Любить! Сможет ли Эдгар Эшленд когда-либо полюбить ее, а не причинять боль?
Удрученная, Эмили вернулась в спальню и посмотрела на себя в зеркало. Отражение не оставляло сомнений: так сиять может только влюбленная женщина. Она любит Эдгара Эшленда, и если останется здесь, ее сердце одержит победу над рассудком. Этот человек умен, он воспользуется ее чувствами и разобьет ей сердце, а она будет все это терпеть, потому что потеряла волю с ним бороться! И добровольно будет ложиться с ним в постель, рожать ему детей, и возможно, умрет при родах, как ее мать…

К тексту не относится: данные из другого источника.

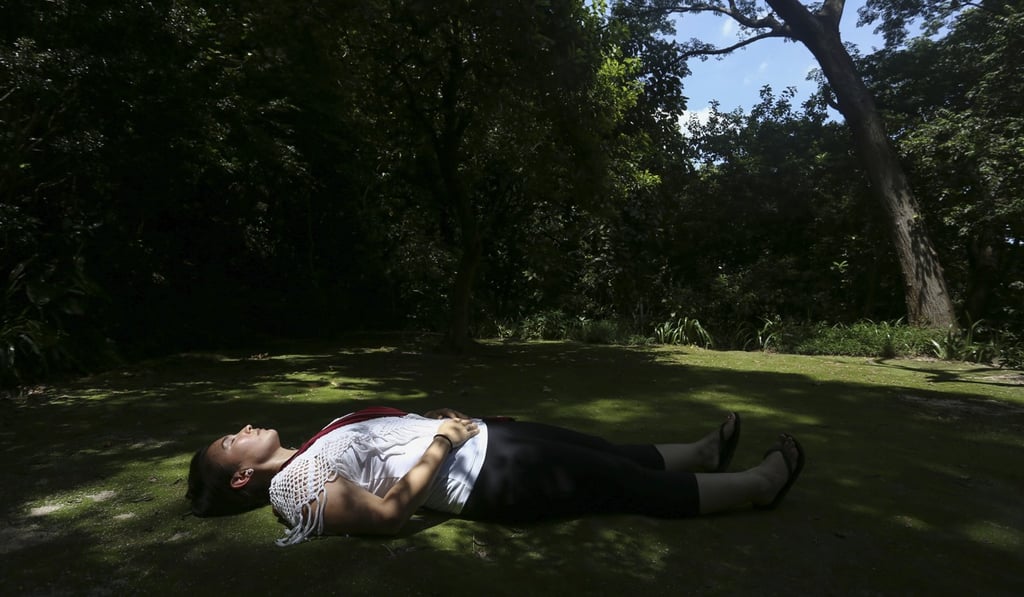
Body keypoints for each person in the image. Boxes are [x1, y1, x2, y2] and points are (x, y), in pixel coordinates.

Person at [186, 406, 804, 546]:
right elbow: (383, 517)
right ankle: (759, 487)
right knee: (619, 483)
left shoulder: (307, 451)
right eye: (230, 440)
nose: (241, 428)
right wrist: (439, 440)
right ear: (241, 477)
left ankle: (700, 454)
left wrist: (455, 426)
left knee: (603, 452)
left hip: (483, 442)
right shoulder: (293, 488)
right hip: (487, 476)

— О! — в отчаянии воскликнула Эмили, отворачиваясь от зеркала. — Этого не должно произойти! Просто не должно!
Она могла бы стерпеть такое прежде, когда думала, что ненавидит его. По крайней мере тогда у нее еще была гордость. Теперь она стала беззащитной рабыней безумца! Безумца, который хочет возродить в ней умершую женщину. А если она не сможет сыграть ту роль? Ведь Эдгар уже сказал, что она совсем не такая, как Оливия. Как скоро он устанет от этой игры и выбросит ее, как сломанную игрушку?